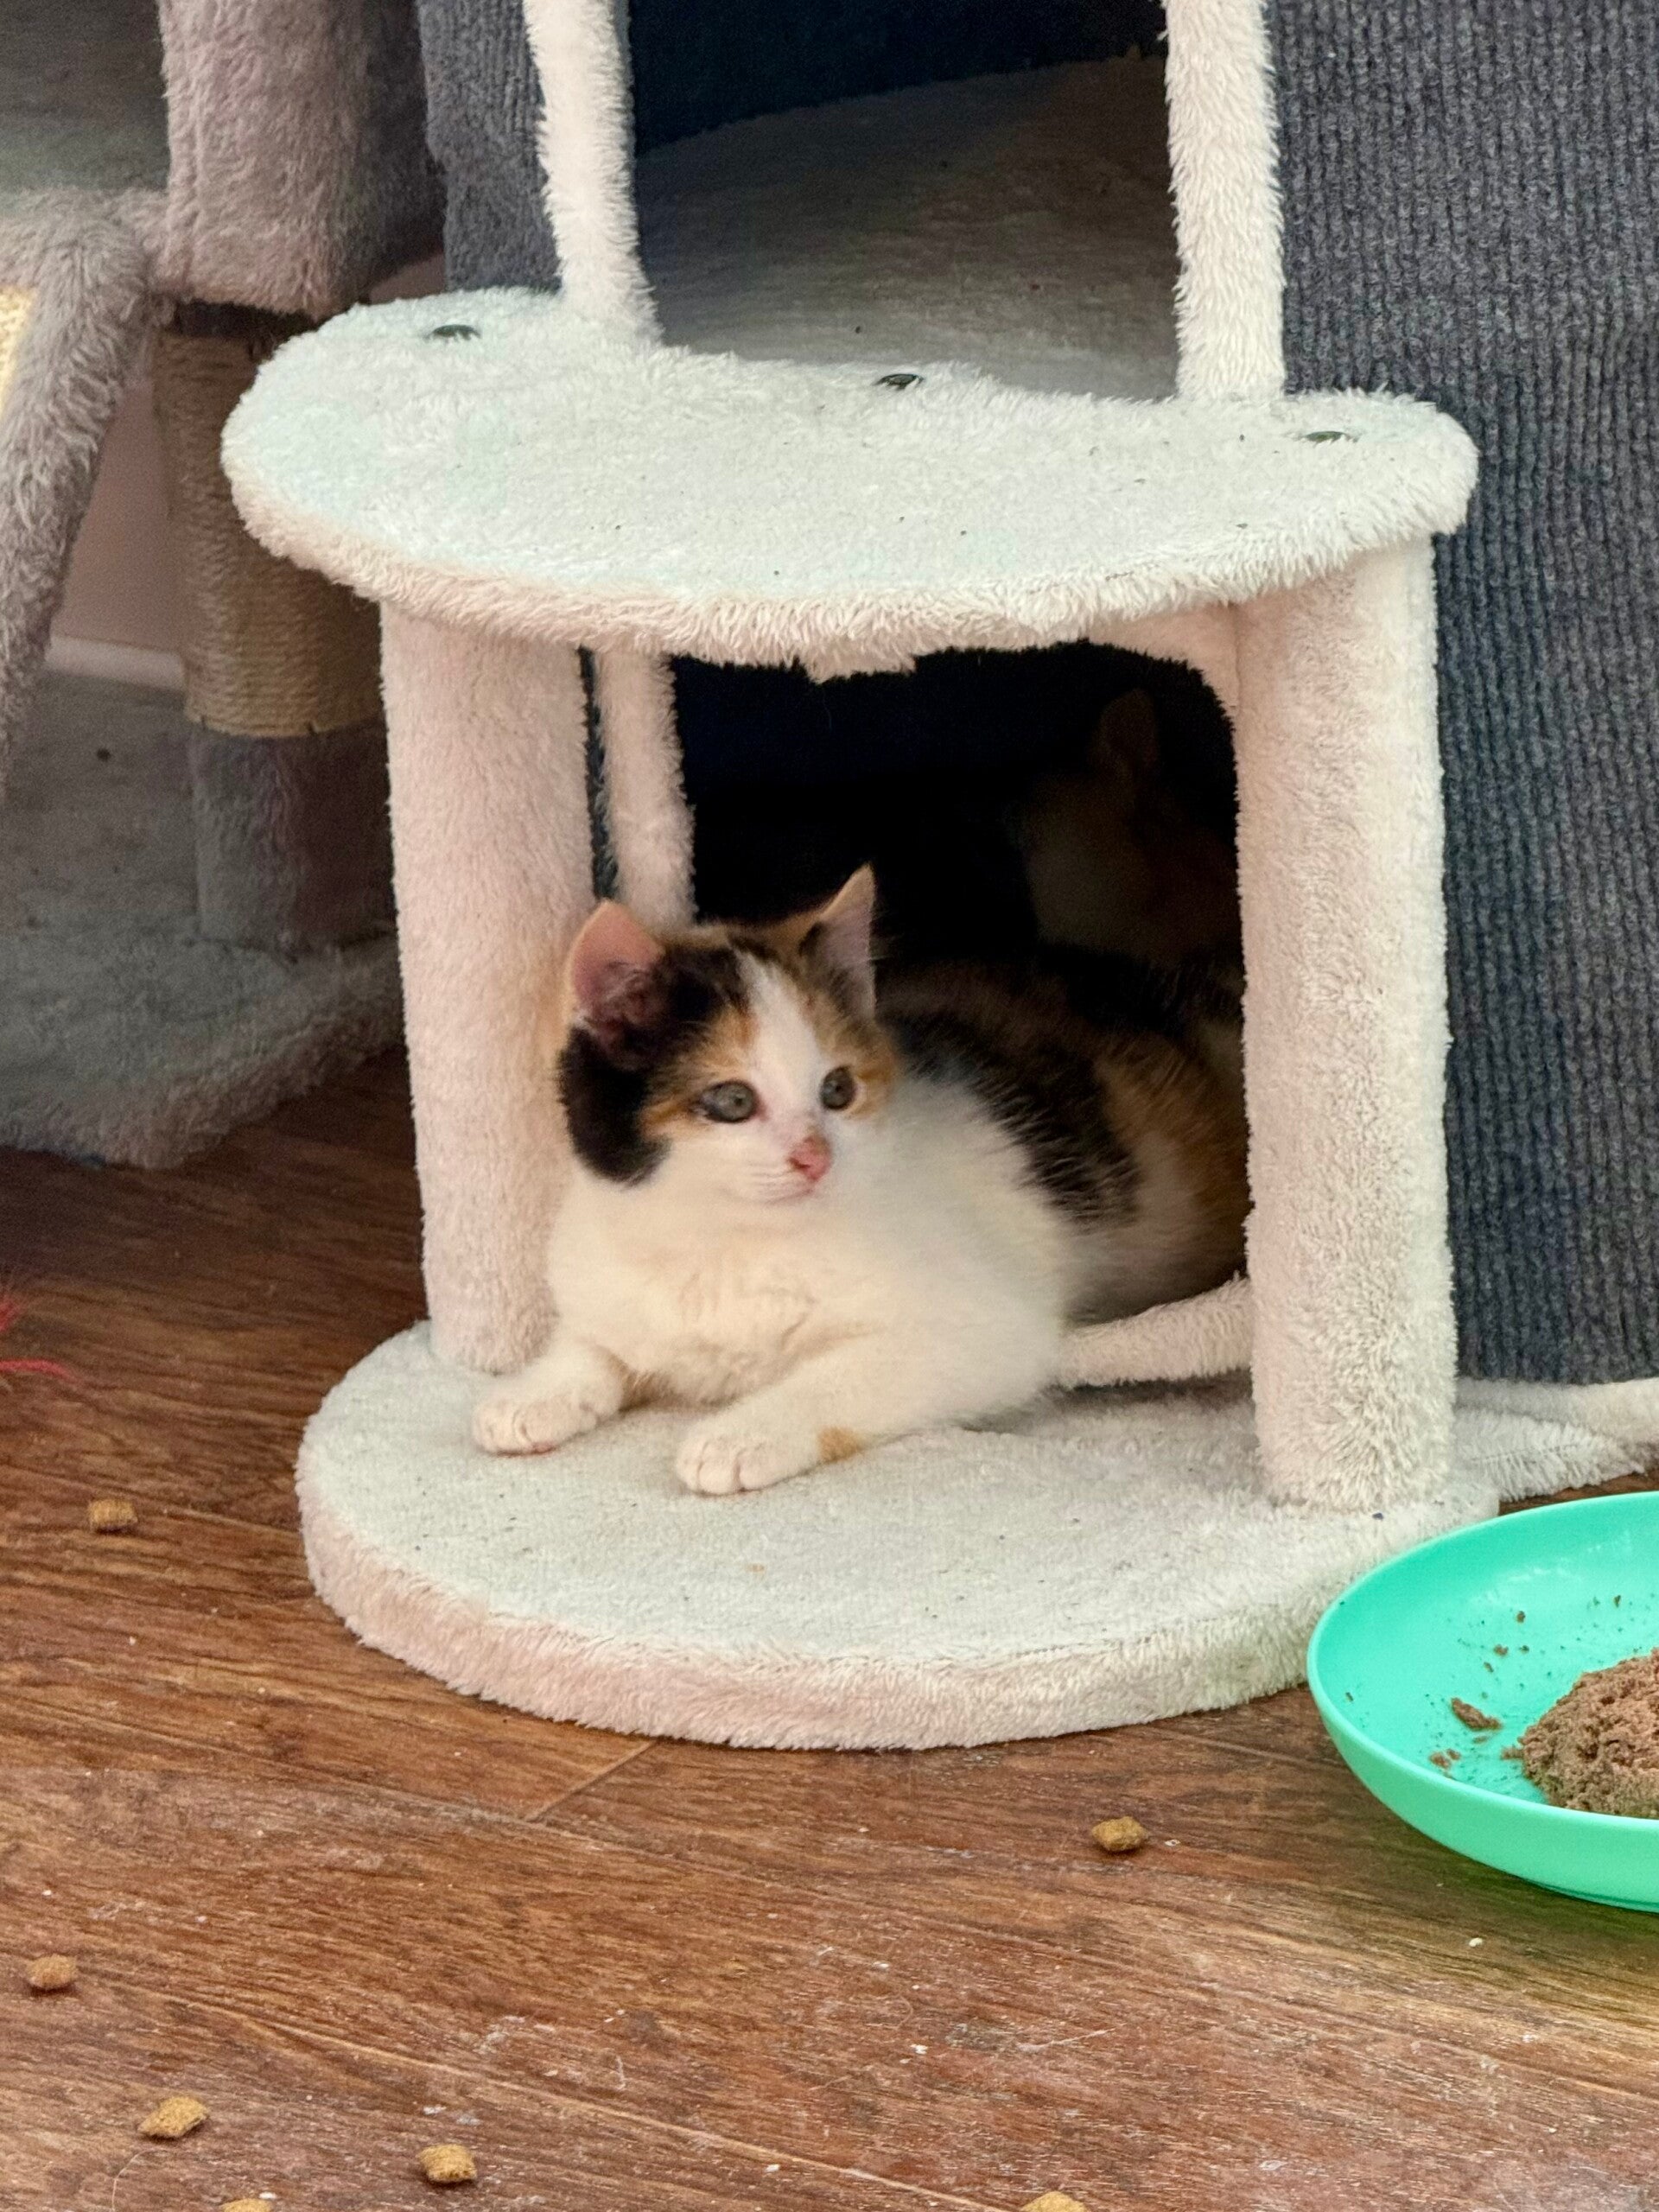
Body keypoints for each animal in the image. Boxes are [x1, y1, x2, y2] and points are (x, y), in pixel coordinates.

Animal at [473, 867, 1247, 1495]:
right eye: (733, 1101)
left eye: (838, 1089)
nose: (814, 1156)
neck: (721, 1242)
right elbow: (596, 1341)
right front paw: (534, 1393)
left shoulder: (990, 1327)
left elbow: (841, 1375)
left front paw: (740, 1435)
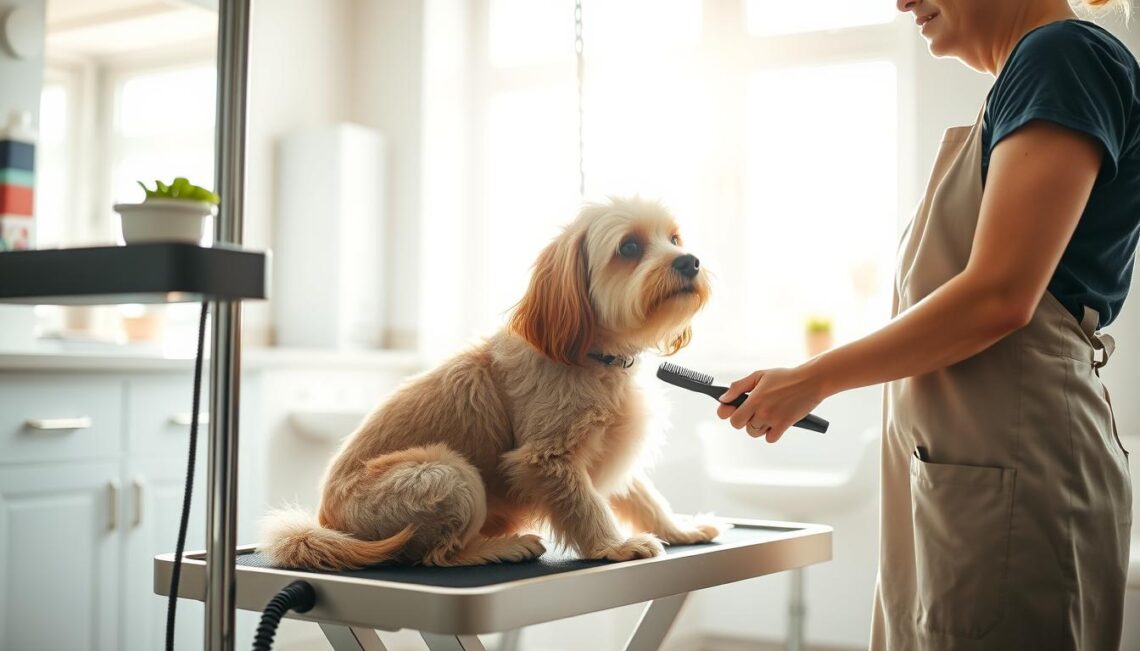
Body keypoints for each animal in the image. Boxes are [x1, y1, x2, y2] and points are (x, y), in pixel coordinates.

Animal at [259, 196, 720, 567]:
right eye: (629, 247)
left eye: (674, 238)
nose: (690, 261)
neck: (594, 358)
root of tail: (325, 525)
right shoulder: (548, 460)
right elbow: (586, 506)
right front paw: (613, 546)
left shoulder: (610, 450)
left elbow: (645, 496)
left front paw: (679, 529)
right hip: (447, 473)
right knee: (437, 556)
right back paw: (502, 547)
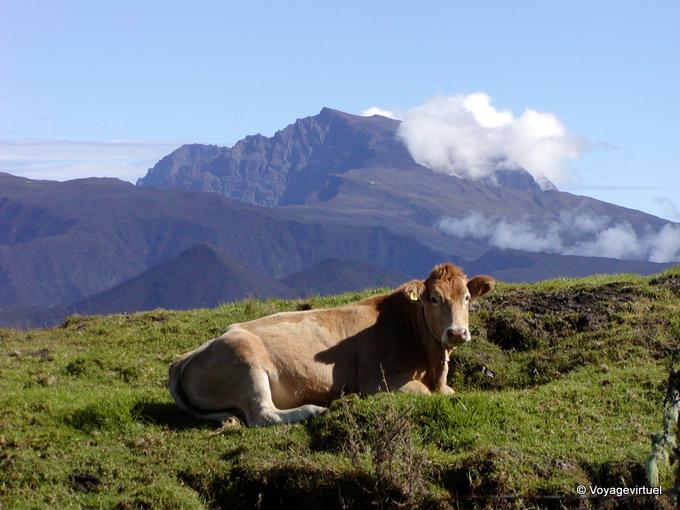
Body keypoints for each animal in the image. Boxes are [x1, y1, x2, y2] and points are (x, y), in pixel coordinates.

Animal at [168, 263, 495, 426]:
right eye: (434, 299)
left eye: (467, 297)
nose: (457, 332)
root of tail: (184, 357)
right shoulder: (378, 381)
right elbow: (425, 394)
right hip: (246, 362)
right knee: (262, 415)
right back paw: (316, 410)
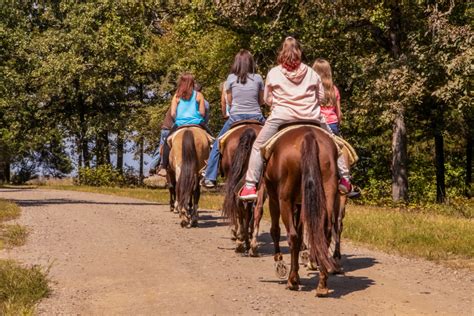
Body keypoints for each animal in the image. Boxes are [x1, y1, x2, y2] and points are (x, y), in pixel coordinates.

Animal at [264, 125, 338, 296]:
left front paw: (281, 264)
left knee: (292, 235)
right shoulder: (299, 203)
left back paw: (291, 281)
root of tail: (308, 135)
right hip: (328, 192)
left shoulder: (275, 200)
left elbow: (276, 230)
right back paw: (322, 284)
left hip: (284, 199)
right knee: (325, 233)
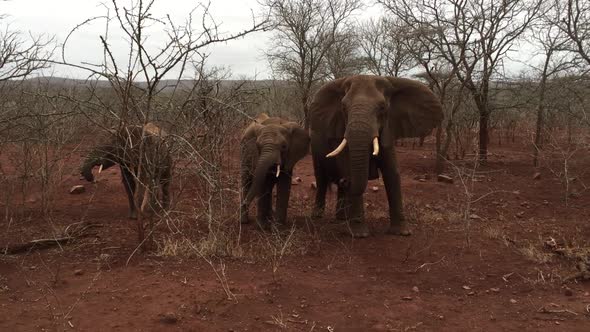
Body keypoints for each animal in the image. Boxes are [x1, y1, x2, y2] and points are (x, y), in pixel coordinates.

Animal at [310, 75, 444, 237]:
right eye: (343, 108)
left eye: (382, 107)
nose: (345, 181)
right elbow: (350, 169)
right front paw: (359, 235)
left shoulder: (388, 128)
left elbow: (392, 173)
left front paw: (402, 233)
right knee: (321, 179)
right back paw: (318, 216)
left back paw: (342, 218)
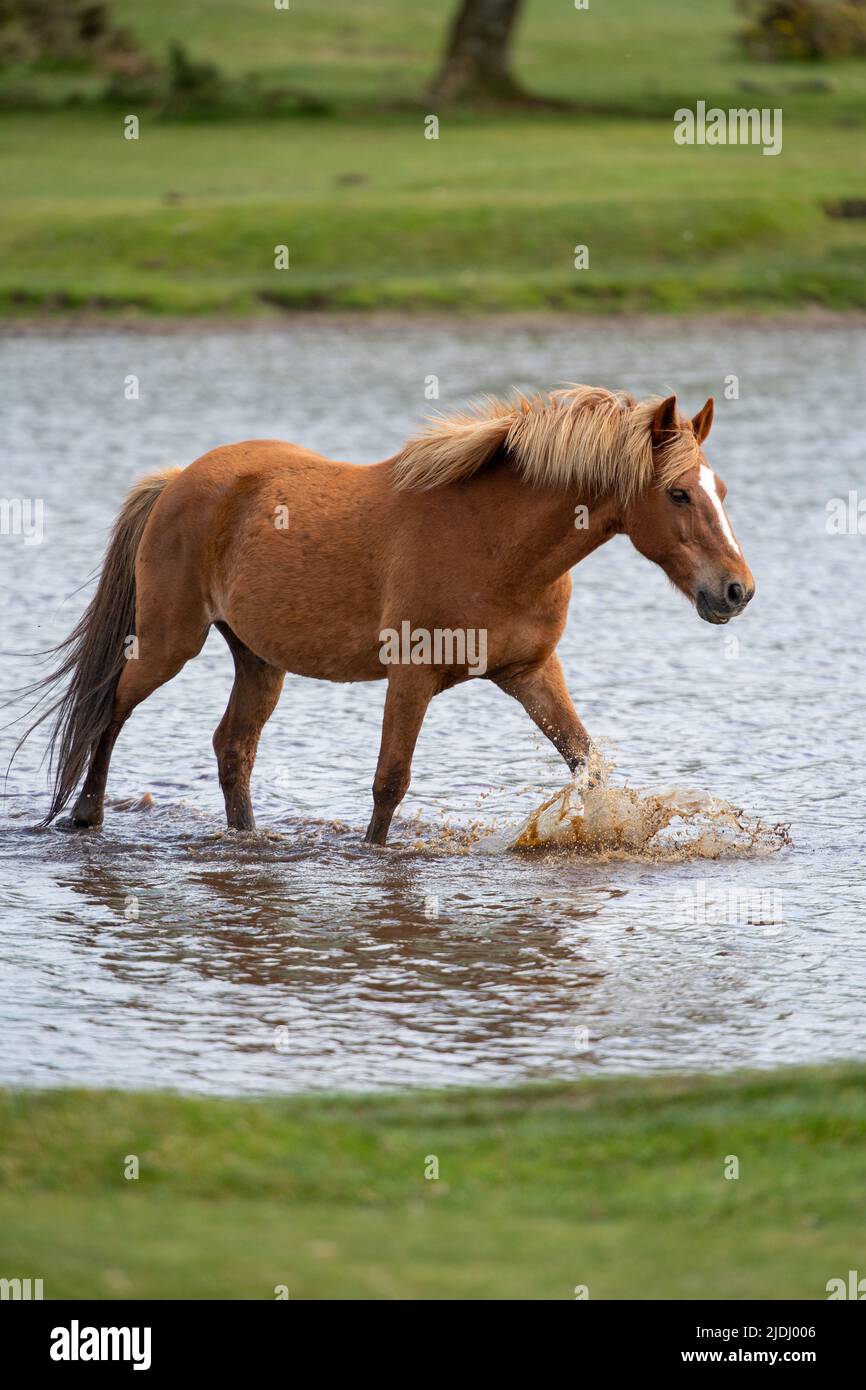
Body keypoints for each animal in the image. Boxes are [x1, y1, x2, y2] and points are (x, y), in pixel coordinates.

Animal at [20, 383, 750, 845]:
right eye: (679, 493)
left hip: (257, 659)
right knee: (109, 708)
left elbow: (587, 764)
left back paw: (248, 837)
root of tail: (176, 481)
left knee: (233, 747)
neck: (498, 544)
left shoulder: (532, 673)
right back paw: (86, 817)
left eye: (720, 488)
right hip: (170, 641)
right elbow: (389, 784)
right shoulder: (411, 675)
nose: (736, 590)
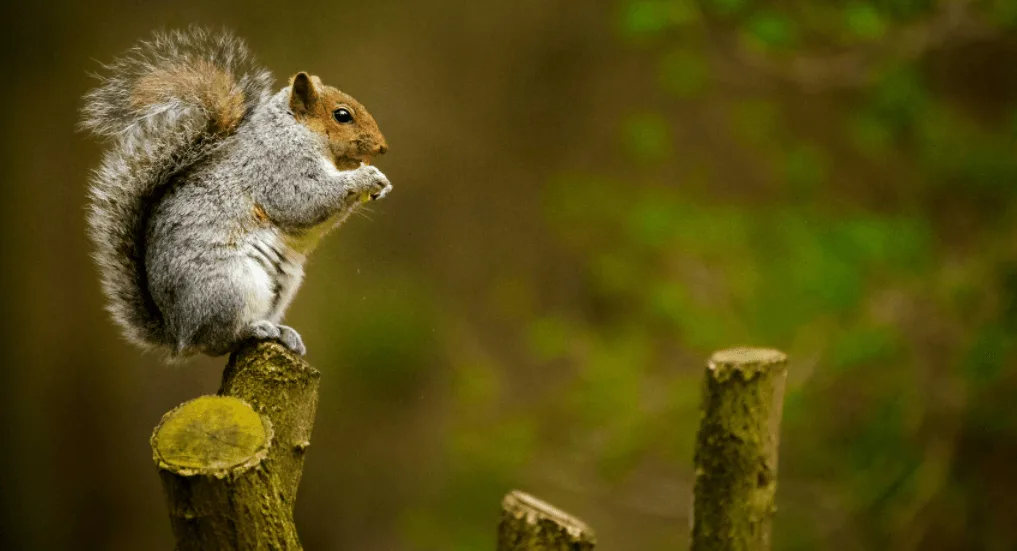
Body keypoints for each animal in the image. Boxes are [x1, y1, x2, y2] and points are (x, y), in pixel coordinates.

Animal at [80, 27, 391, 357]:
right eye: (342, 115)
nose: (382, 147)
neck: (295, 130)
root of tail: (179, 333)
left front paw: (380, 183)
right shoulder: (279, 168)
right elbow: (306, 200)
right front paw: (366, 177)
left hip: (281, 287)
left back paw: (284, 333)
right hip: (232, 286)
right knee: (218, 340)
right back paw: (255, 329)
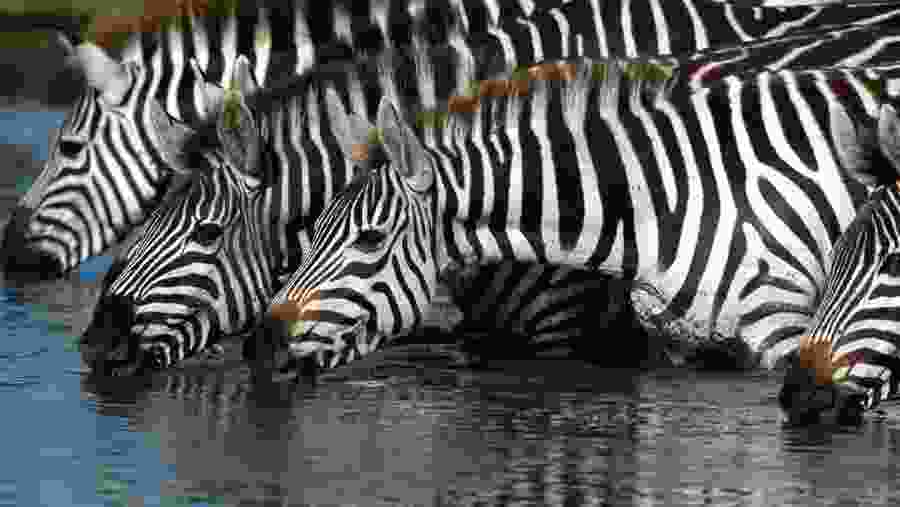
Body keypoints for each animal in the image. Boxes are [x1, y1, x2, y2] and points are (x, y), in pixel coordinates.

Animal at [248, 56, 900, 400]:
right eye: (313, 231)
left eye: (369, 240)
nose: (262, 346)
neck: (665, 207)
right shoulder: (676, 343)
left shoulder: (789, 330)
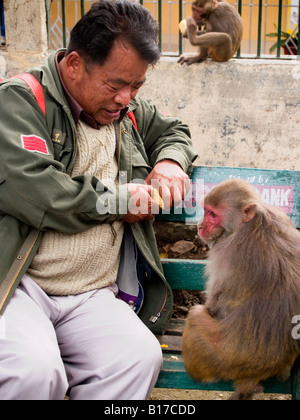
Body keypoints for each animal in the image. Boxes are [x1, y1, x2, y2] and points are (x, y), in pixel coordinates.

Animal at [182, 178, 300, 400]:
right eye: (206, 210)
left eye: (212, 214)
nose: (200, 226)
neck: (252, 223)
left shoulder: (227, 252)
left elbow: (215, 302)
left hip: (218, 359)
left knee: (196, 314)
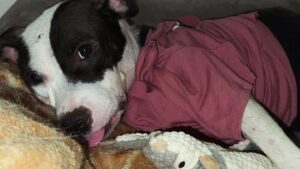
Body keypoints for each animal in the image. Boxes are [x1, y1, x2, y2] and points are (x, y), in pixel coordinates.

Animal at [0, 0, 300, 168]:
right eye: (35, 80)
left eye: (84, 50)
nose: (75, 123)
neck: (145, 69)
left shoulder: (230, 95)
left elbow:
====
# EXERCISE PROMPT
The copy should hold only the lines from the one with "left shoulder: (388, 128)" through the one with "right back paw: (86, 817)", exactly as they stand above. Leave out the pictures.

# ANSWER TO THIS PROBLEM
left shoulder: (388, 128)
left elbow: (392, 173)
left front paw: (402, 233)
right knee: (321, 179)
right back paw: (318, 216)
left back paw: (342, 218)
Body keypoints for each animal in the image. Boxes are [x1, y1, x2, y2] and points are (x, y), in pixel coordinates.

Animal at [20, 383, 750, 845]:
right eye: (679, 493)
left hip: (257, 659)
right knee: (109, 708)
left elbow: (587, 764)
left back paw: (248, 837)
root of tail: (176, 481)
left knee: (233, 747)
neck: (498, 544)
left shoulder: (532, 673)
right back paw: (86, 817)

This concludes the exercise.